### [Work to be completed]
Could the entries below be reproduced exactly, with the images removed?

+++ Input data +++

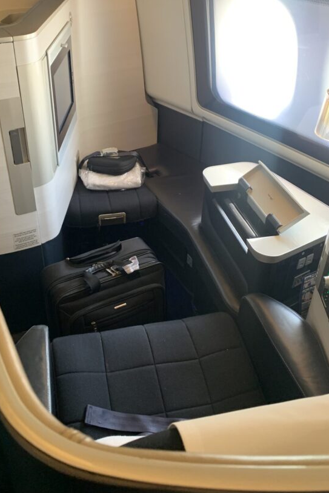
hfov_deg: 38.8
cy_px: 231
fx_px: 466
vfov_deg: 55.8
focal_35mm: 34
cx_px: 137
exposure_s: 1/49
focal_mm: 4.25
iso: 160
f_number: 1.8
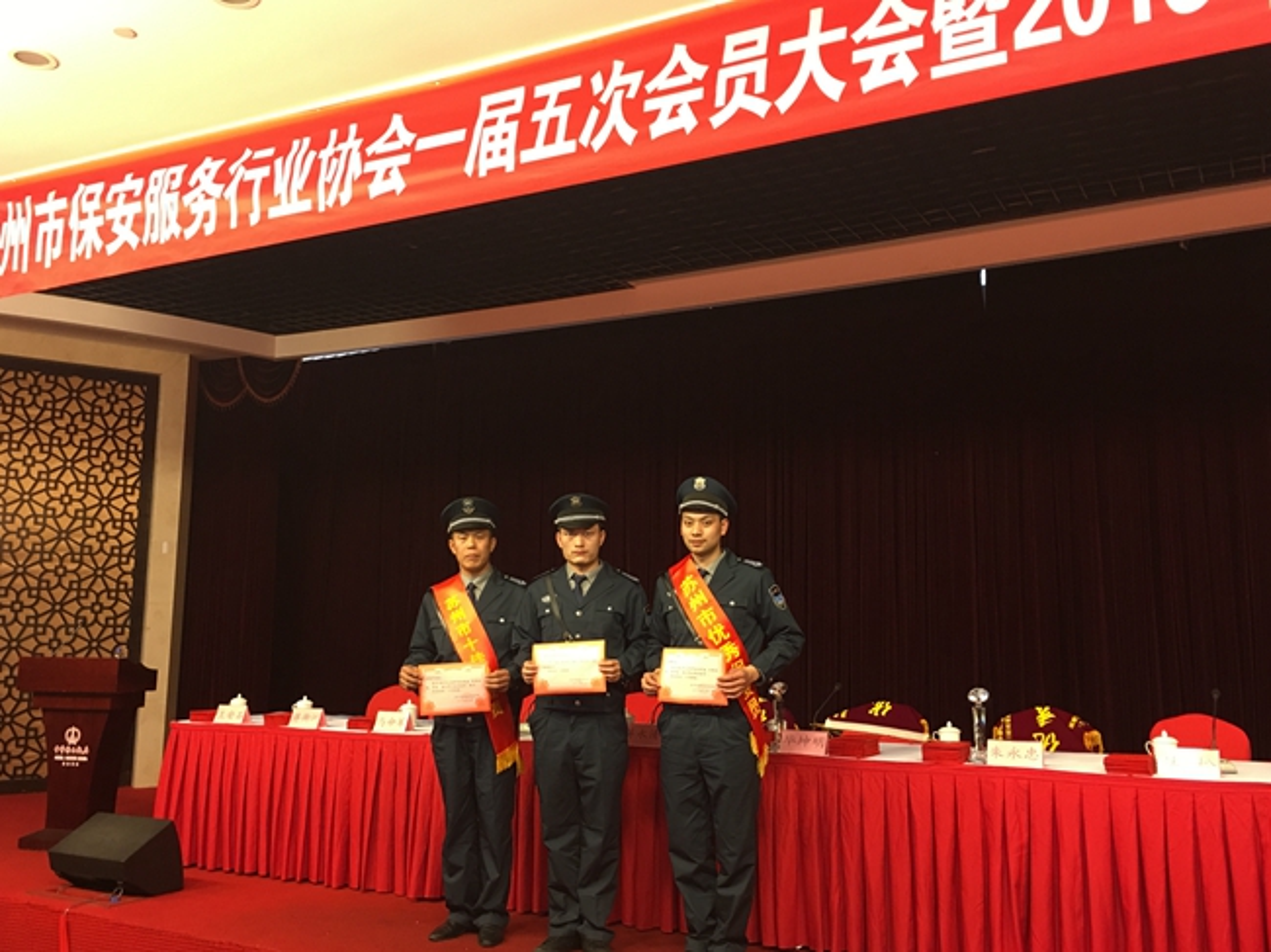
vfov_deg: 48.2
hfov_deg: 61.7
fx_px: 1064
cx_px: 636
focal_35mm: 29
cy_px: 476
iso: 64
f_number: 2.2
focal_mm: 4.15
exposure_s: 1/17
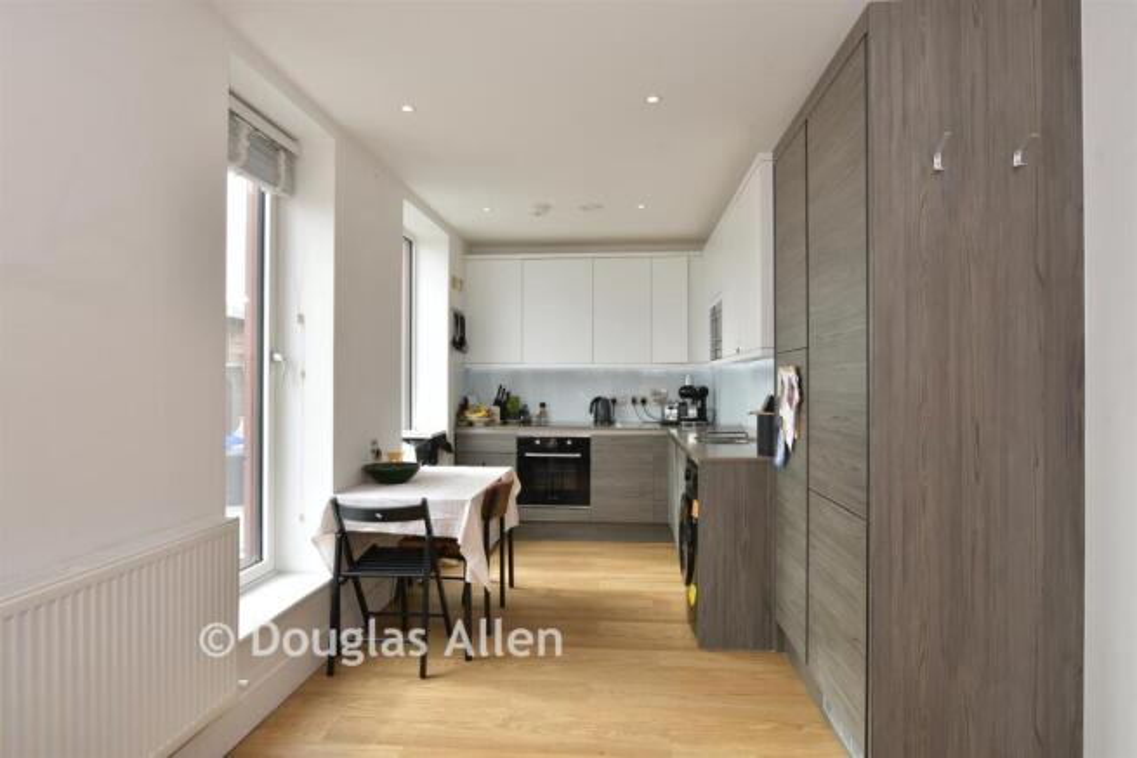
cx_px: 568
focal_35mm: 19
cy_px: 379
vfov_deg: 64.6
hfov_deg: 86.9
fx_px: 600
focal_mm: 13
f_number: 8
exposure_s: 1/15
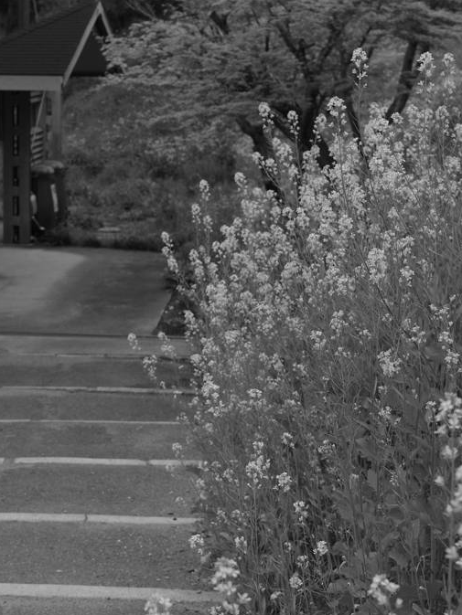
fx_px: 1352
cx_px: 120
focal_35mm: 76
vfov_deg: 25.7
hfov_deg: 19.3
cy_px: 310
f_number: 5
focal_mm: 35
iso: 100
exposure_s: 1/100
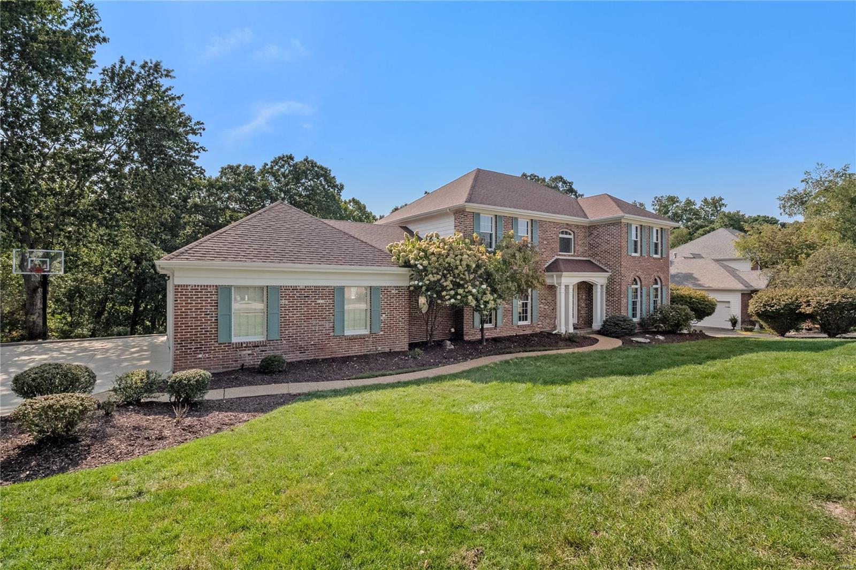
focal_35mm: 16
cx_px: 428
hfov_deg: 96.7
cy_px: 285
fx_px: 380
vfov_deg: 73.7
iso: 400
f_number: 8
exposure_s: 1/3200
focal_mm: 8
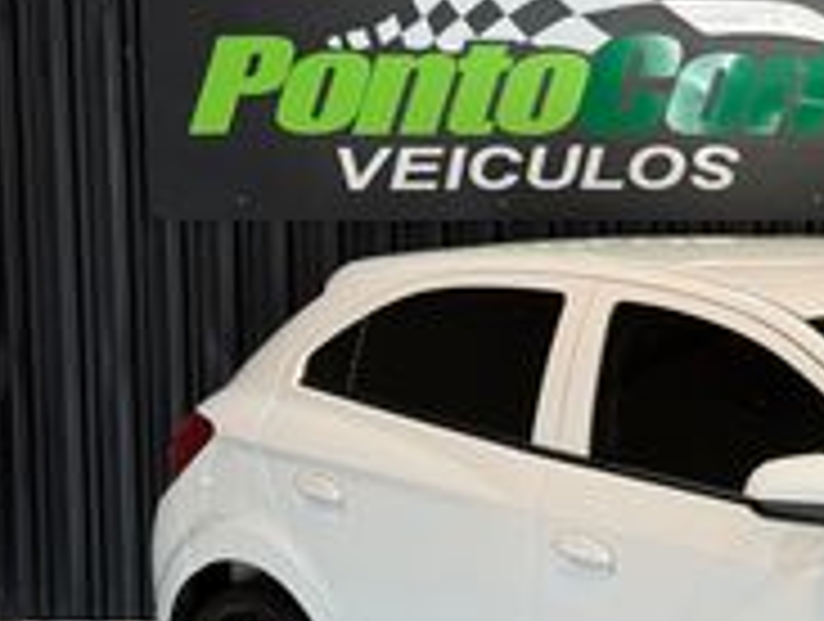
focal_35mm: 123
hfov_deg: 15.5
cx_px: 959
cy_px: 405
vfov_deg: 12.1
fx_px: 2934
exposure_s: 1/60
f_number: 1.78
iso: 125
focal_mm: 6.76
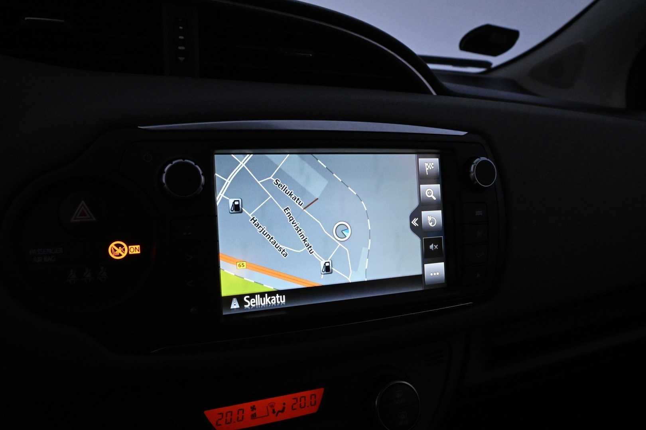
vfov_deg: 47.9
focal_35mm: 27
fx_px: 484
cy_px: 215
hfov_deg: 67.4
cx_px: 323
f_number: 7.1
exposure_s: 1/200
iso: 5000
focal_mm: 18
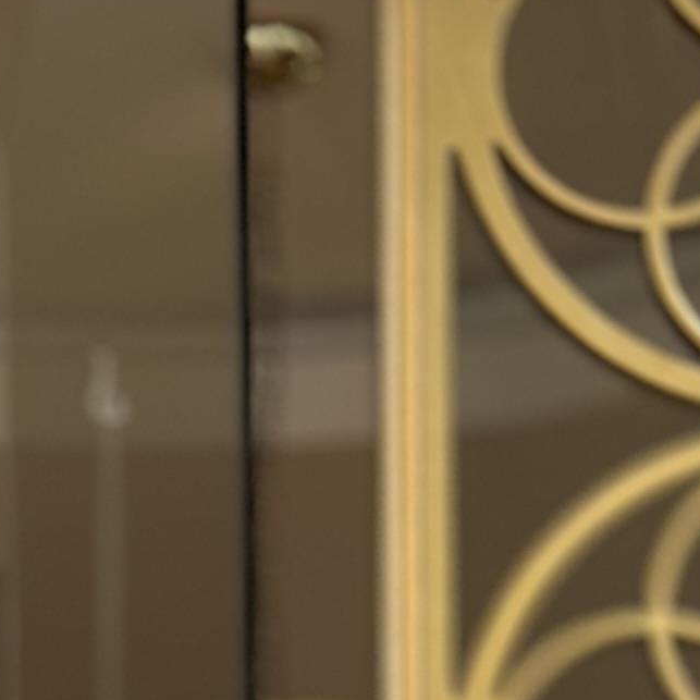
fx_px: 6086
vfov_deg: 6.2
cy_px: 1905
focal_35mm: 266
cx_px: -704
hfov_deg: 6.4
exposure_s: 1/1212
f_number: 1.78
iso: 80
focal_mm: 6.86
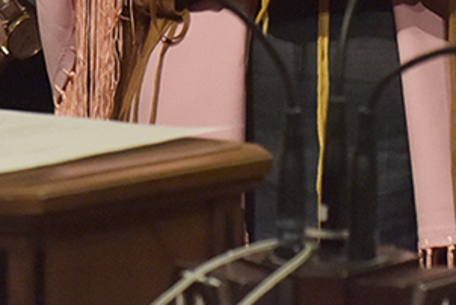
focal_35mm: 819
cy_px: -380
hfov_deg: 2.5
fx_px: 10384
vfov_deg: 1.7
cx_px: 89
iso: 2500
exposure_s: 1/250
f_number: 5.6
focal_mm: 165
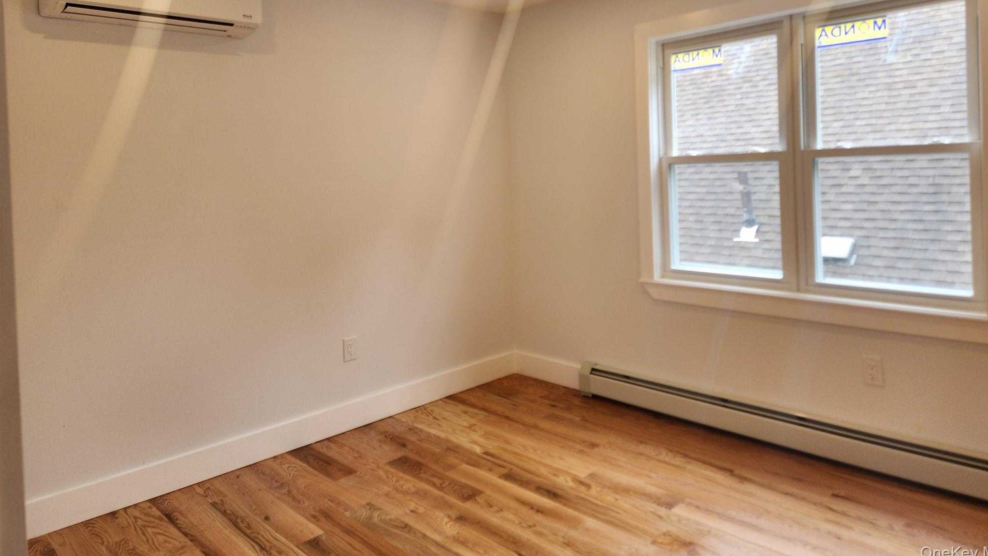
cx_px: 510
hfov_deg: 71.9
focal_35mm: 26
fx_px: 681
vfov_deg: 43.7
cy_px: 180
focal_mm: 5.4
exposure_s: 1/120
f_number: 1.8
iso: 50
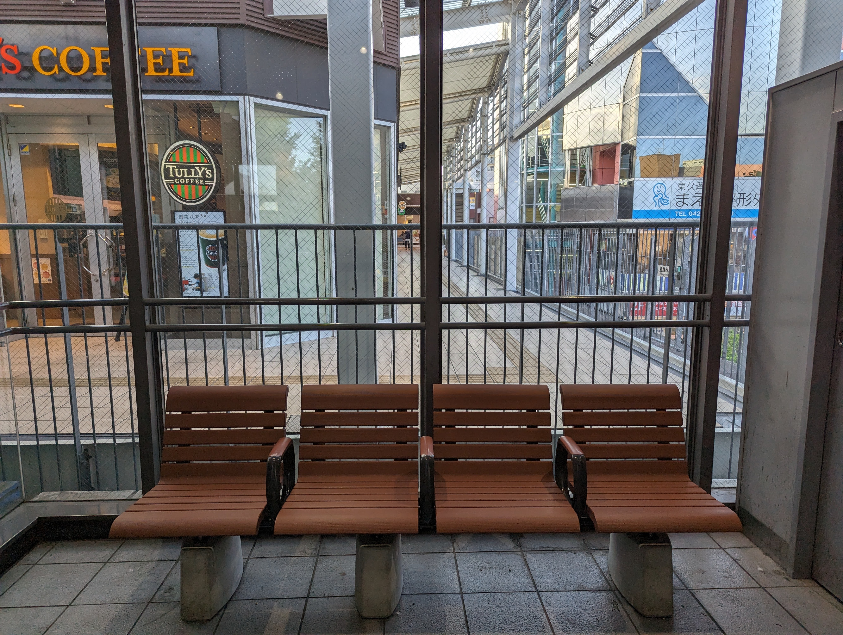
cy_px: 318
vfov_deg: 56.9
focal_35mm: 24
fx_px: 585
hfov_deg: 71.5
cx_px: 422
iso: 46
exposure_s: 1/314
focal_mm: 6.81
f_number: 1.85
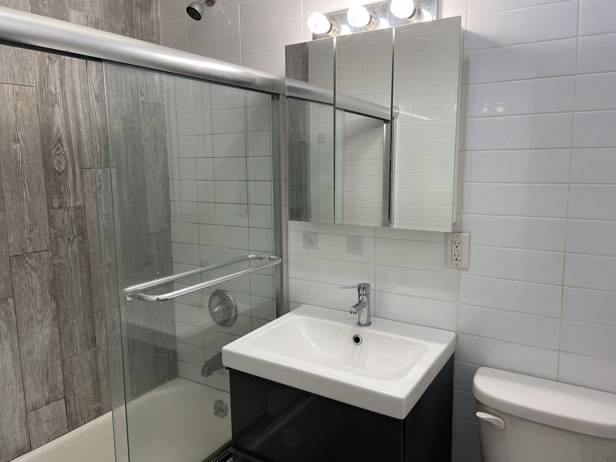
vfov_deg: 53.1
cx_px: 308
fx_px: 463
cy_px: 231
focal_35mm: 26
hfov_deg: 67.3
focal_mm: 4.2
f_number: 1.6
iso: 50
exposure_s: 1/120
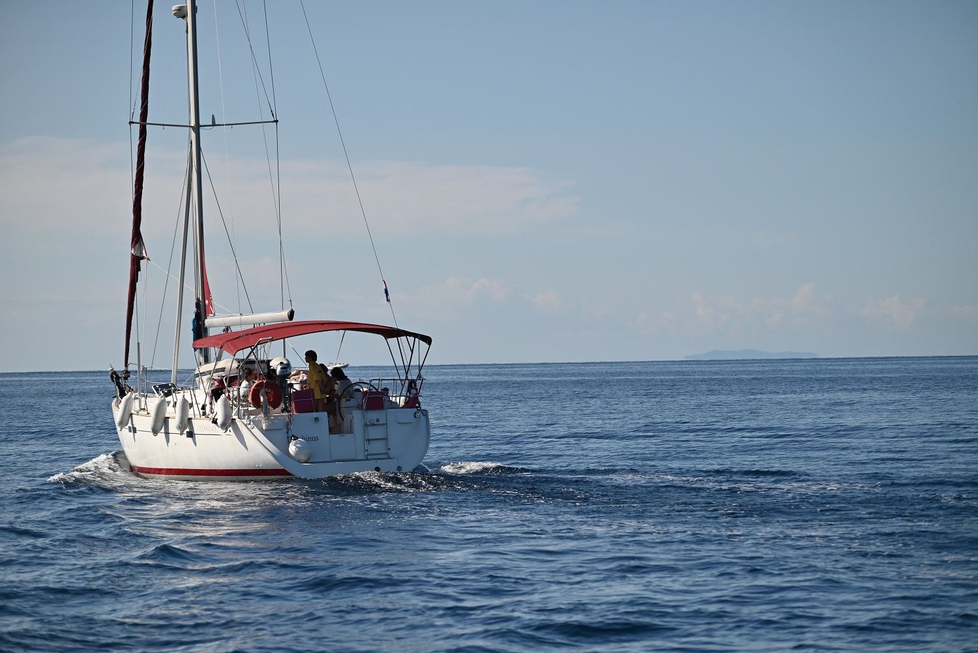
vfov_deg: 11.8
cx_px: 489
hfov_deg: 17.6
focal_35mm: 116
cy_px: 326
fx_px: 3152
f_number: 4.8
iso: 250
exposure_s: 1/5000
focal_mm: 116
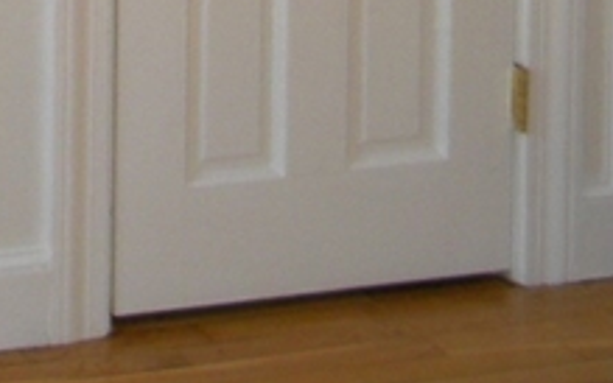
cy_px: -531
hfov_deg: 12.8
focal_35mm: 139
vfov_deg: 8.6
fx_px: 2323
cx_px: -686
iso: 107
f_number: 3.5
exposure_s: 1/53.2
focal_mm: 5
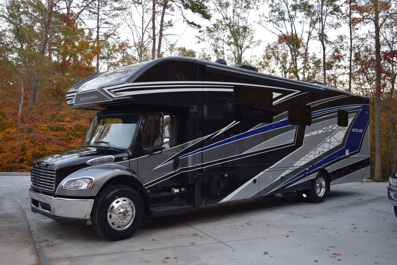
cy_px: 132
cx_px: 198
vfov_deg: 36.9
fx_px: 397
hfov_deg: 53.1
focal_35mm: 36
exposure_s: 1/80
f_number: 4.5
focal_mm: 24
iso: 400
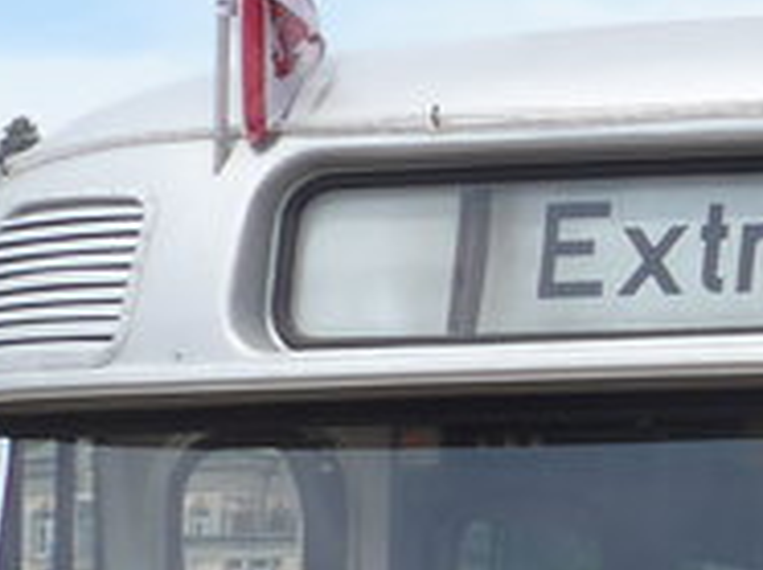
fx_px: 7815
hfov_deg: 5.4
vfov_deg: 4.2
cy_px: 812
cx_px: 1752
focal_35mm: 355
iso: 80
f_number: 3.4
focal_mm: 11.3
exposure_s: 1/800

+++

### [Output]
hfov_deg: 38.8
cy_px: 231
fx_px: 466
vfov_deg: 55.8
focal_35mm: 34
cx_px: 137
exposure_s: 1/49
focal_mm: 4.25
iso: 160
f_number: 1.8
vfov_deg: 48.2
hfov_deg: 61.7
fx_px: 1064
cx_px: 636
focal_35mm: 29
cy_px: 476
iso: 64
f_number: 2.2
focal_mm: 4.15
exposure_s: 1/17
cx_px: 568
focal_35mm: 19
cy_px: 379
vfov_deg: 64.6
hfov_deg: 86.9
fx_px: 600
focal_mm: 13
f_number: 8
exposure_s: 1/15
fx_px: 1352
cx_px: 120
focal_35mm: 76
vfov_deg: 25.7
hfov_deg: 19.3
cy_px: 310
f_number: 5
focal_mm: 35
iso: 100
exposure_s: 1/100
focal_35mm: 16
cx_px: 428
hfov_deg: 96.7
cy_px: 285
fx_px: 380
vfov_deg: 73.7
iso: 400
f_number: 8
exposure_s: 1/3200
focal_mm: 8
focal_35mm: 123
hfov_deg: 15.5
cx_px: 959
cy_px: 405
vfov_deg: 12.1
fx_px: 2934
exposure_s: 1/60
f_number: 1.78
iso: 125
focal_mm: 6.76
vfov_deg: 47.9
focal_35mm: 27
fx_px: 484
cy_px: 215
hfov_deg: 67.4
cx_px: 323
f_number: 7.1
exposure_s: 1/200
iso: 5000
focal_mm: 18
fx_px: 6086
vfov_deg: 6.2
cy_px: 1905
focal_35mm: 266
cx_px: -704
hfov_deg: 6.4
exposure_s: 1/1212
f_number: 1.78
iso: 80
focal_mm: 6.86
focal_35mm: 819
cy_px: -380
hfov_deg: 2.5
fx_px: 10384
vfov_deg: 1.7
cx_px: 89
iso: 2500
exposure_s: 1/250
f_number: 5.6
focal_mm: 165
cx_px: 510
hfov_deg: 71.9
focal_35mm: 26
fx_px: 681
vfov_deg: 43.7
cy_px: 180
focal_mm: 5.4
exposure_s: 1/120
f_number: 1.8
iso: 50
cy_px: 318
vfov_deg: 56.9
focal_35mm: 24
fx_px: 585
hfov_deg: 71.5
cx_px: 422
iso: 46
exposure_s: 1/314
focal_mm: 6.81
f_number: 1.85
vfov_deg: 53.1
cx_px: 308
fx_px: 463
cy_px: 231
focal_35mm: 26
hfov_deg: 67.3
focal_mm: 4.2
f_number: 1.6
iso: 50
exposure_s: 1/120
vfov_deg: 11.8
cx_px: 489
hfov_deg: 17.6
focal_35mm: 116
cy_px: 326
fx_px: 3152
f_number: 4.8
iso: 250
exposure_s: 1/5000
focal_mm: 116
cy_px: -531
hfov_deg: 12.8
focal_35mm: 139
vfov_deg: 8.6
fx_px: 2323
cx_px: -686
iso: 107
f_number: 3.5
exposure_s: 1/53.2
focal_mm: 5
cy_px: 132
cx_px: 198
vfov_deg: 36.9
fx_px: 397
hfov_deg: 53.1
focal_35mm: 36
exposure_s: 1/80
f_number: 4.5
focal_mm: 24
iso: 400
fx_px: 7815
hfov_deg: 5.4
vfov_deg: 4.2
cy_px: 812
cx_px: 1752
focal_35mm: 355
iso: 80
f_number: 3.4
focal_mm: 11.3
exposure_s: 1/800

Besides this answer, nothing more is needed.